The Maltese economy has never been strong enough to curtail the gambling sensation. From grandma’s weekly lotto and the Super Five draw to casino free-lunch-plus-gambling opportunities and similar Internet obsessions, the number of citizens falling prey to this habit continues to grow at a very worrying rate. People with families who cannot cope with the water and electricity rates as well as other taxes, all too willingly gamble away what’s left of their wages, only to find themselves in deeper waters and, not surprisingly, struggling to survive.

I have always believed gambling is just plain theft by mutual consent. People who can afford to gamble don’t need money, and those who need money can’t afford to gamble. In fact, I would say never bet on a sure thing unless you can afford to lose. Mark Twain once rightly stated there are two times in a man’s life when he should not speculate: when he can’t afford it, and when he can.

The Parliamentary Social Affairs Committee recently expressed its preoccupation with the growing number of gambling outlets sprouting all over the island. With the commendable exception of Zejtun’s civic authorities, who vociferously protested against the granting of a licence to a new gambling shop in their midst, the rest have simply stood and watched the spread of what we now know are, mostly, illicit gambling places that are causing havoc and grief in Maltese families.

The committee’s recent report referred to several desperate cases; sad, human accounts that shock one into realising the depth and gravity of the problem: a widow finding no money left to pay for her deceased husband’s funeral, a single mother being literally pushed out of a gambling outlet by her 15-year-old daughter, university students selling their new cars to pay newer debts and other sorry stories. Are we turning into a nation of gamblers, or have we always been such so?

Sadly, the committee seemed, to me, much more preoccupied with the fact that more illegal gambling shops have been opening, rather than with declaring a moral and total resistance to the national scourge of gambling itself. Talking tough will not solve the problem. While making some sense, its recommendations fall short of clearing the field for a proper attack on this major affliction. It is certainly not enough to state that “not all those who have set up shop” in the gambling business will eventually get a licence.
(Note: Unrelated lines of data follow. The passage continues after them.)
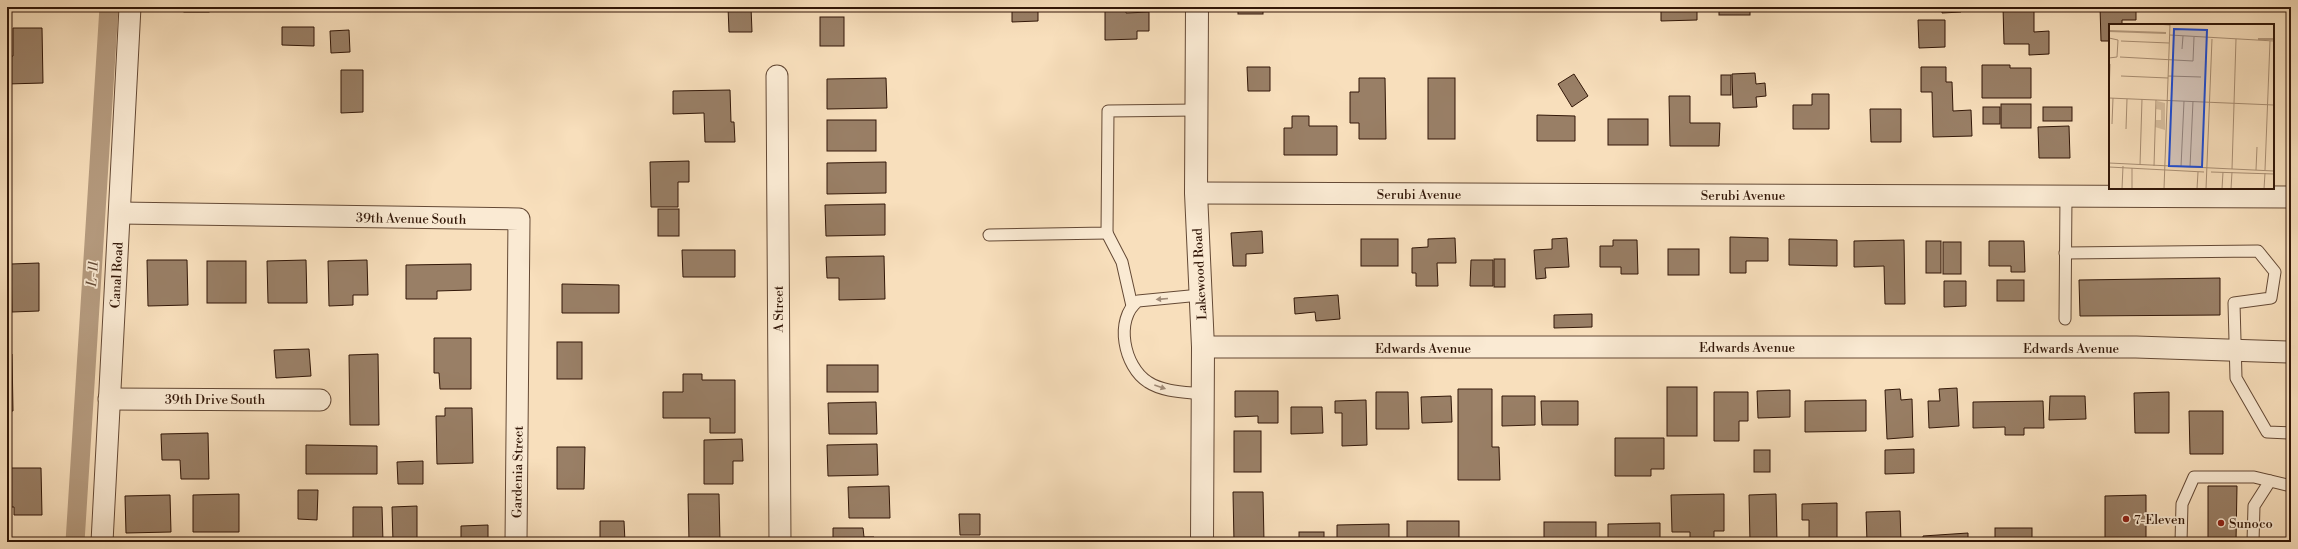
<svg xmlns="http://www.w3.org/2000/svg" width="2298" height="549" font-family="'Libre Bodoni',serif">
<rect width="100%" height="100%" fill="#f8dfbc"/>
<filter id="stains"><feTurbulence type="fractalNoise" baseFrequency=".005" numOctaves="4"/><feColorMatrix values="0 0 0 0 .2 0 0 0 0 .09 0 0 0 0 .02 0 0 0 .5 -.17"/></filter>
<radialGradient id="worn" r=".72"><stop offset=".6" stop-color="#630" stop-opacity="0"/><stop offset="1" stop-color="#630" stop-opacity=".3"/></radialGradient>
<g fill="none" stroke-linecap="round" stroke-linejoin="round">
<polyline stroke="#b59b7f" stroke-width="19" points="75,542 109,7"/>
</g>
<g fill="#997f66" stroke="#321708">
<rect x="184" y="7" width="25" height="5"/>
<polygon points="728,7 751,7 752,32 729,32"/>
<polygon points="1012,7 1050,7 1050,10 1038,10 1038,21 1012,22"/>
<polygon points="1105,7 1126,7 1126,13 1149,12 1149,31 1137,31 1137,39 1105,40"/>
<rect x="1238" y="7" width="25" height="7"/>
<polygon points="1661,7 1697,7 1697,20 1661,21"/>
<rect x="1719" y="7" width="31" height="8"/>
<polygon points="1942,7 1961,7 1961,12 1942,13"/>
<polygon points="2003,7 2034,7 2034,32 2049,31 2049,54 2029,55 2029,44 2004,44"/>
<rect x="2056" y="7" width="22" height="2"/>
<polygon points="2100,7 2136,7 2136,20 2122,20 2122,25 2110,25 2110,41 2101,41"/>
<rect x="820" y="17" width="24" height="29"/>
<polygon points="1918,20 1945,20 1945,47 1919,48"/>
<polygon points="282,27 314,27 314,46 282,45"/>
<polygon points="13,28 42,28 43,83 7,84 7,57 13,56"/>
<polygon points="349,30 350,52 331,53 330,31"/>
<polygon points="1982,65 2010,65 2010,68 2031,68 2031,98 1982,98"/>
<polygon points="1247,67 1270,67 1270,91 1248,91"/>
<polygon points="1921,67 1946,67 1946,82 1952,82 1953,111 1971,110 1972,136 1933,137 1932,92 1921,92"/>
<polygon points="341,70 363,70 363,112 341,113"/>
<polygon points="1755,73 1756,84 1765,83 1766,96 1756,97 1757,107 1733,108 1732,74"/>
<polygon points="1574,74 1588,96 1572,107 1558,84"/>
<rect x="1721" y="75" width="10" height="20"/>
<polygon points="886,78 887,108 827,109 827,79"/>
<polygon points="1359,78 1385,78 1386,139 1359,139 1359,123 1350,123 1350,92 1359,92"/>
<rect x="1428" y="78" width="27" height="61"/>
<polygon points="730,90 731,122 734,122 735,142 705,142 704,113 673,114 673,91"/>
<polygon points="1812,94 1829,94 1829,129 1793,129 1793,105 1812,105"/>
<polygon points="1669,96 1690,96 1690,123 1720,123 1719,146 1670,146"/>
<rect x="2001" y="104" width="30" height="24"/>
<rect x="1983" y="107" width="17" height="17"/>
<rect x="2043" y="107" width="29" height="14"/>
<polygon points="1870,109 1901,109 1901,142 1871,142"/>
<polygon points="1537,115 1575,116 1575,141 1537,141"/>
<polygon points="1292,116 1309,116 1309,126 1337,126 1337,155 1284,155 1284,128 1292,128"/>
<rect x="1608" y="119" width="40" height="26"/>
<rect x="827" y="120" width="49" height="31"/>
<polygon points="2069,126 2070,158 2039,158 2038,127"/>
<polygon points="689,161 689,182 678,182 678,207 651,207 650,162"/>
<polygon points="886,162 886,193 827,194 827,163"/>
<polygon points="885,204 885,235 826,236 825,205"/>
<rect x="658" y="209" width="21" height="27"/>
<polygon points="1262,231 1263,253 1246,254 1246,266 1233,266 1231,233"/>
<polygon points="1730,237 1768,238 1768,261 1746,261 1746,273 1730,273"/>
<polygon points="1455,238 1456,263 1437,263 1438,286 1416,286 1416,273 1412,273 1412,248 1428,247 1428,239"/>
<polygon points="1567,238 1569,267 1545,268 1546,278 1536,279 1534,250 1552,249 1552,239"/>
<rect x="1361" y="239" width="37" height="27"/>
<polygon points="1789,239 1837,240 1837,266 1789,265"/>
<polygon points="1613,240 1637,240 1638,274 1621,274 1621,267 1600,267 1600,246 1613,246"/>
<polygon points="1904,240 1905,304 1885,304 1884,266 1854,267 1854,241"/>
<rect x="1926" y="241" width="15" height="32"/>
<polygon points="1989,241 2024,241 2025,272 2011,272 2011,266 1989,266"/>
<rect x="1943" y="242" width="18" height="32"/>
<rect x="1668" y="249" width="31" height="26"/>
<polygon points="682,250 735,250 735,277 683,277"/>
<polygon points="884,256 885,299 839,300 839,278 827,278 826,257"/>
<rect x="1494" y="259" width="11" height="28"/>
<polygon points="147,260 187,260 188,305 148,306"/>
<polygon points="306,260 307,303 268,303 267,261"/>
<polygon points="367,260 368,295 353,295 353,305 329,306 328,261"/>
<polygon points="1471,260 1493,260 1493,286 1470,286"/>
<rect x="207" y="261" width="39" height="42"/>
<polygon points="39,263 39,311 12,312 11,264"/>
<polygon points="471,264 471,290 437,291 437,299 406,299 406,265"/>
<polygon points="2220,278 2220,315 2080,316 2079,280"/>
<rect x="1997" y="280" width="27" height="21"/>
<polygon points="1944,281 1966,281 1966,306 1944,307"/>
<polygon points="562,284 619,285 619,313 562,313"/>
<polygon points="1338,295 1340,319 1316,321 1315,312 1295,314 1294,298"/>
<polygon points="1592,314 1592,327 1554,328 1554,315"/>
<polygon points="434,338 471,338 471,389 440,389 439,373 434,373"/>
<rect x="557" y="342" width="25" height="37"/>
<polygon points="309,349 311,376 276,378 274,350"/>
<polygon points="7,354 12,354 13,411 7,411"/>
<polygon points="378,354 379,425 350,425 349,355"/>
<rect x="827" y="365" width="51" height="27"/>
<polygon points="683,374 702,374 702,380 735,380 735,433 710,433 710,418 663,418 663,392 683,392"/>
<rect x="1667" y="387" width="30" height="49"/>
<polygon points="1957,388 1959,426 1929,428 1928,401 1940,401 1939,389"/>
<polygon points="1458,389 1492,389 1492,447 1499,447 1500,480 1458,480"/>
<polygon points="1900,389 1901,400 1912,399 1913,437 1887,439 1885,390"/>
<polygon points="1790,390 1790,417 1758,418 1757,391"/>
<polygon points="1235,391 1278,391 1278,423 1258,423 1258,416 1235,417"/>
<polygon points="1376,392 1408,392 1409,429 1376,429"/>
<polygon points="1714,392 1748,392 1748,421 1739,421 1739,441 1714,441"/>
<polygon points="2169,392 2169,433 2135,433 2134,393"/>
<polygon points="1451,396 1452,422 1422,423 1421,397"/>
<polygon points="1502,396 1535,396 1535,425 1502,426"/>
<polygon points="2050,396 2085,396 2086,419 2049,420"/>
<polygon points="1366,400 1367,445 1342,446 1342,413 1335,413 1335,401"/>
<polygon points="1866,400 1866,431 1805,432 1805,401"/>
<polygon points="1541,401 1578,401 1578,425 1542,425"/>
<polygon points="2043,401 2044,428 2024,428 2024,435 2005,435 2005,427 1973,428 1973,402"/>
<polygon points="876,402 877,434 829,434 828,403"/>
<polygon points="1291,407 1322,407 1323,433 1291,434"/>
<polygon points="445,408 472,408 473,463 437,464 436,416 445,416"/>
<polygon points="2189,411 2223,411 2223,454 2190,454"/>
<rect x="1234" y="431" width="27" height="41"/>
<polygon points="208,433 209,479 181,479 180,460 162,460 161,434"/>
<polygon points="1615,438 1664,438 1664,469 1651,469 1651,476 1615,476"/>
<polygon points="742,439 743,461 733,461 733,484 704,484 704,440"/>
<polygon points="877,444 878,475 828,476 827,445"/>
<polygon points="306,445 377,446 377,474 306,474"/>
<polygon points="557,447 585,447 584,489 557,489"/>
<polygon points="1914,449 1914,473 1885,474 1885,450"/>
<rect x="1754" y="450" width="16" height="22"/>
<polygon points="423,461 423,484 398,484 397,462"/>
<polygon points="7,468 41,468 42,515 14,515 14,507 7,507"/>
<polygon points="889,486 890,518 849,518 848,487"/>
<polygon points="2208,486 2237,486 2236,542 2208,542"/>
<polygon points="298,490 318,490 317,520 298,519"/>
<polygon points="1233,492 1263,492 1264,542 1234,542"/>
<polygon points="239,494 239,532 193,532 193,495"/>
<polygon points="688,494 719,494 720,542 689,542"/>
<polygon points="1724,494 1724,531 1714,531 1714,542 1690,542 1690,532 1672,532 1671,495"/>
<polygon points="1776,494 1777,542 1750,542 1749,495"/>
<polygon points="170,495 171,532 126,533 125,496"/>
<polygon points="2146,495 2146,542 2105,542 2105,496"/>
<polygon points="1837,503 1837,542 1809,542 1809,520 1802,520 1802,504"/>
<polygon points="417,506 417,542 393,542 392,507"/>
<polygon points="353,507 382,507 383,542 353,542"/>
<polygon points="1900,511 1901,542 1867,542 1866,512"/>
<polygon points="959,514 980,514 980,535 960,535"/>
<polygon points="600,521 624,521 625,542 600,542"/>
<rect x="1407" y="521" width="52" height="21"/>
<rect x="1544" y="522" width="52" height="20"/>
<polygon points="1660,523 1660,542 1608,542 1608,524"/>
<polygon points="1389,524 1389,542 1337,542 1337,525"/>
<polygon points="488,525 488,542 442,542 461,542 461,526"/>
<polygon points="833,528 863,528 864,537 874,537 874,542 833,542"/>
<rect x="1995" y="528" width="37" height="14"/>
<rect x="1299" y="532" width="25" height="10"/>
<polygon points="1968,533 1968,542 1923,542 1923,536"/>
</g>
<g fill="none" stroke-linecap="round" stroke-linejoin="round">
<defs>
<g id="service">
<polyline points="1107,233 1122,262 1132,306"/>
<polyline points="989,235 1107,233 1108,111 1196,110"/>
<polyline points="2065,253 2258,251 2275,272 2271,298 2234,303 2236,378 2267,432 2291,433"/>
<path d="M1200,295L1138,301C1114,319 1124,367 1148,382C1163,392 1186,392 1203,394"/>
<polyline points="2065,319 2066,196"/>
<polyline points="2181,542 2182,504 2194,477 2254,477 2291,486"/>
<polyline points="2253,542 2254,506 2270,481"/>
</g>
<g id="minor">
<polyline points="777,76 780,542"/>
<polyline points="1196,193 2291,197"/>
<polyline points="120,213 519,219 516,542"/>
<polyline points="1203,347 2136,347 2291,352"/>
<polyline points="109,399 320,400"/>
<polyline points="102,542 130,7"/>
</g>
<polyline id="tertiary" points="1197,7 1196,193 1203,347 1202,542"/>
</defs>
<use href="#service" stroke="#644935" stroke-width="13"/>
<use href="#minor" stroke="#644935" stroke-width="23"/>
<use href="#tertiary" stroke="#644935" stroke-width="24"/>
<use href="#service" stroke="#faead3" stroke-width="11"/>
<use href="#minor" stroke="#faead3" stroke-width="21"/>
<use href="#tertiary" stroke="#faead3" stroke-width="22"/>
</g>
<defs><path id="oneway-solid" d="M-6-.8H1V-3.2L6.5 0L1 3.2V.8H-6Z"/></defs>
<g fill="#a08b78">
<use href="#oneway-solid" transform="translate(1162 299) rotate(175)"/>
<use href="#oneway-solid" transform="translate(1160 387) rotate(19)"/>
</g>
<g fill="#8f2418" stroke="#faead3" stroke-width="1.5">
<circle cx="2126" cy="519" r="4"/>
<circle cx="2221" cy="523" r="4"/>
</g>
<g text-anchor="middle" stroke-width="3.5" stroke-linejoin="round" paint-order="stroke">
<g font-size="13" fill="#321708" stroke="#faead3">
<text x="1419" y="199">Serubi Avenue</text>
<text x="1743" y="200">Serubi Avenue</text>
<text transform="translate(411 218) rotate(1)" y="5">39th Avenue South</text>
<text transform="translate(1199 274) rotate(-93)" y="5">Lakewood Road</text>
<text transform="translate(116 275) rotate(-87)" y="5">Canal Road</text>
<text transform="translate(778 309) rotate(-90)" y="5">A Street</text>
<text x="1747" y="352">Edwards Avenue</text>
<text x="1423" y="353">Edwards Avenue</text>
<text x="2071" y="353">Edwards Avenue</text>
<text x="215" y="404">39th Drive South</text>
<text transform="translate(517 472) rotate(-89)" y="5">Gardenia Street</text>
</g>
<g font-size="13" fill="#321708" stroke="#faead3" text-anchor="start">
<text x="2134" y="524">7-Eleven</text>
<text x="2229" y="528">Sunoco</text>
</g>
<g font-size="14" font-style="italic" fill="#664c38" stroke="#faead3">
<text transform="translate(92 274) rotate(-86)" y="5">L-11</text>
</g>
</g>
<g transform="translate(2109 24)">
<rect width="165" height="165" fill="#f8dfbc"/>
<path d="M48,77L56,79V106L46,103L47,96H52V86L47,85Z" fill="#d6bd9d"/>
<path fill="none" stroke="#b59b7f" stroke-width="2" d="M0,7L57,9M149,15H165"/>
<path fill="none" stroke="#a98f74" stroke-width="1" d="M47,0L61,1M61,11L165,17M0,14L9,16L8,33L0,34M12,17L60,19M73,25L74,12M11,33L84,37L85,13M12,52L59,54M59,52L92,53M0,72L1,40M0,74L165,81M3,100L4,74M17,105L18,75M0,139L165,147M31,141L33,75M45,142L47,76M0,143L95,148M72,143L75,77M81,143L84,77M123,145L127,15M147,146L148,123M156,146L161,17M102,148L165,150M13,165L14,142M23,165V144M55,165L61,0M88,165L89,148M97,165L103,15M113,165L114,148M122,165L123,148M155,165L156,149"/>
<path fill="#1d4ed8" fill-opacity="0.15" stroke="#1d4ed8" stroke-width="2" d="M65,5L98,6L93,143L60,142Z"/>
<rect width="165" height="165" fill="none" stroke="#321708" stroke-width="2"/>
</g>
<rect width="2298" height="549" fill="none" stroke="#f8dfbc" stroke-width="24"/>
<rect x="8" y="8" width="2282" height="533" fill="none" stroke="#321708" stroke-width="2"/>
<rect x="12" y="12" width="2274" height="525" fill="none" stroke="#321708"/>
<rect width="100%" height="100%" filter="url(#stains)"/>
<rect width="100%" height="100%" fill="url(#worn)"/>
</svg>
Gambling is like diving into an empty swimming pool. The chances that you’ll hit bottom are about the same and the safest bet is always the one you didn’t make.

The committee’s report also does not seem to have caused the social tremors it should have. I guess people who are secretly gambling away all or part of their incomes cannot be expected to bother about the fact that the same predicament is haunting the rest of their friends and neighbours.

I have intentionally scanned the popular blogs to see what reactions there were to two particular stories: the recent censorship fiasco concerning the banned stage production of Stitching and the highly-disturbing report from the Parliamentary Social Affairs Committee. The difference in the degree of both participation and vehemence is as palpable as it is, I dare say, predictable.

While bloggers seemed willing to congregate in their hundreds to discuss the issue of the mediaeval tinkering with people’s right to decide for themselves what to read and what to watch on stage in this liberal, self-respecting early part of the 21st century, the blogging on the gambling story was neither as hot nor as numerically concentrated. We certainly have our priorities wrong as a nation.

I would have expected the Church, political parties, NGOs, local councils, the media and sundry other lay organisations to come out en masse to express their shock and disbelief at the perturbing spread of gambling outlets on the island. Instead there was only a pathetic electronic whimper.

There is no doubt that these new gambling places are threatening a lot more jobs than they are actually creating, which is enough reason – a veritable hue and cry – for the authorities to take drastic action against this time-honoured phenomenon. Or is that too much to expect while another form of gambling with our futures goes on inside the EU and other international fora?